TASK PROMPT:
Extract the text from all the lines below without changing a word, and leave the pictures out of your answer.

(RECORDS FOR THE TASK begins)

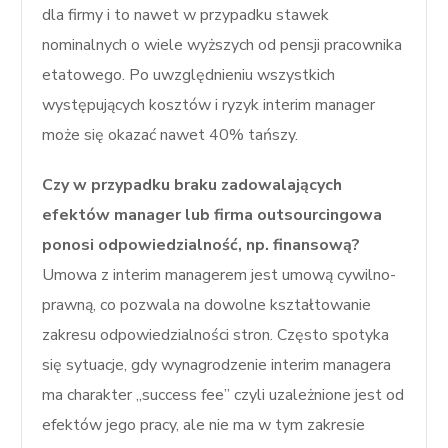
dla firmy i to nawet w przypadku stawek
nominalnych o wiele wyższych od pensji pracownika
etatowego. Po uwzględnieniu wszystkich
występujących kosztów i ryzyk interim manager
może się okazać nawet 40% tańszy.
Czy w przypadku braku zadowalających
efektów manager lub firma outsourcingowa
ponosi odpowiedzialność, np. finansową?
Umowa z interim managerem jest umową cywilno-
prawną, co pozwala na dowolne kształtowanie
zakresu odpowiedzialności stron. Często spotyka
się sytuacje, gdy wynagrodzenie interim managera
ma charakter „success fee” czyli uzależnione jest od
efektów jego pracy, ale nie ma w tym zakresie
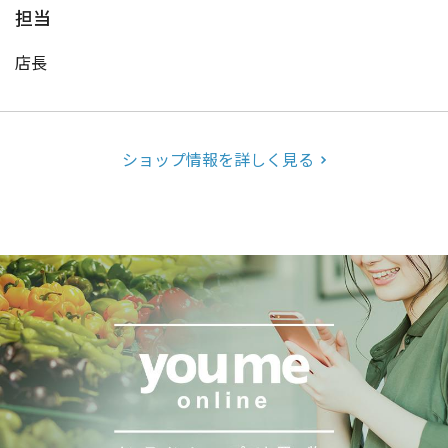
担当
店長
ショップ情報を詳しく見る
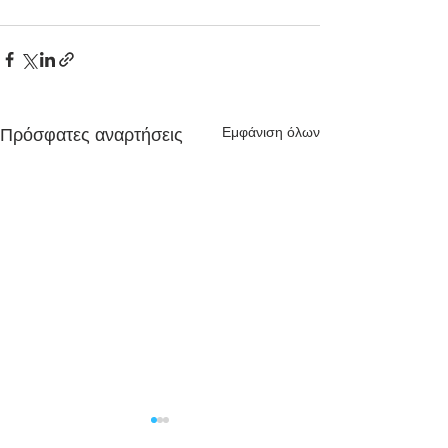
Εμφάνιση όλων
Πρόσφατες αναρτήσεις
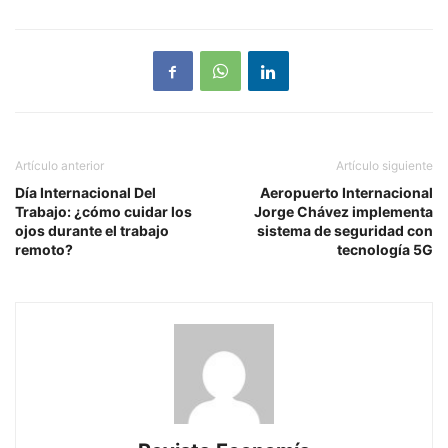
Artículo anterior
Artículo siguiente
Día Internacional Del
Aeropuerto Internacional
Trabajo: ¿cómo cuidar los
Jorge Chávez implementa
ojos durante el trabajo
sistema de seguridad con
remoto?
tecnología 5G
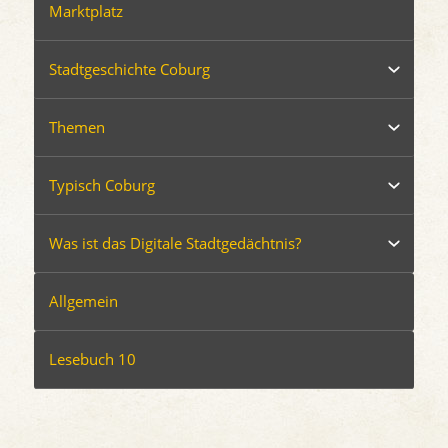
Marktplatz
Stadtgeschichte Coburg
Themen
Typisch Coburg
Was ist das Digitale Stadtgedächtnis?
Allgemein
Lesebuch 10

(RECORDS FOR THE TASK ends)

TASK ANSWER:
dla firmy i to nawet w przypadku stawek
nominalnych o wiele wyższych od pensji pracownika
etatowego. Po uwzględnieniu wszystkich
występujących kosztów i ryzyk interim manager
może się okazać nawet 40% tańszy.
Czy w przypadku braku zadowalających
efektów manager lub firma outsourcingowa
ponosi odpowiedzialność, np. finansową?
Umowa z interim managerem jest umową cywilno-
prawną, co pozwala na dowolne kształtowanie
zakresu odpowiedzialności stron. Często spotyka
się sytuacje, gdy wynagrodzenie interim managera
ma charakter „success fee” czyli uzależnione jest od
efektów jego pracy, ale nie ma w tym zakresie
担当
店長
ショップ情報を詳しく見る
Εμφάνιση όλων
Πρόσφατες αναρτήσεις
Artículo anterior
Artículo siguiente
Día Internacional Del
Aeropuerto Internacional
Trabajo: ¿cómo cuidar los
Jorge Chávez implementa
ojos durante el trabajo
sistema de seguridad con
remoto?
tecnología 5G
Marktplatz
Stadtgeschichte Coburg
Themen
Typisch Coburg
Was ist das Digitale Stadtgedächtnis?
Allgemein
Lesebuch 10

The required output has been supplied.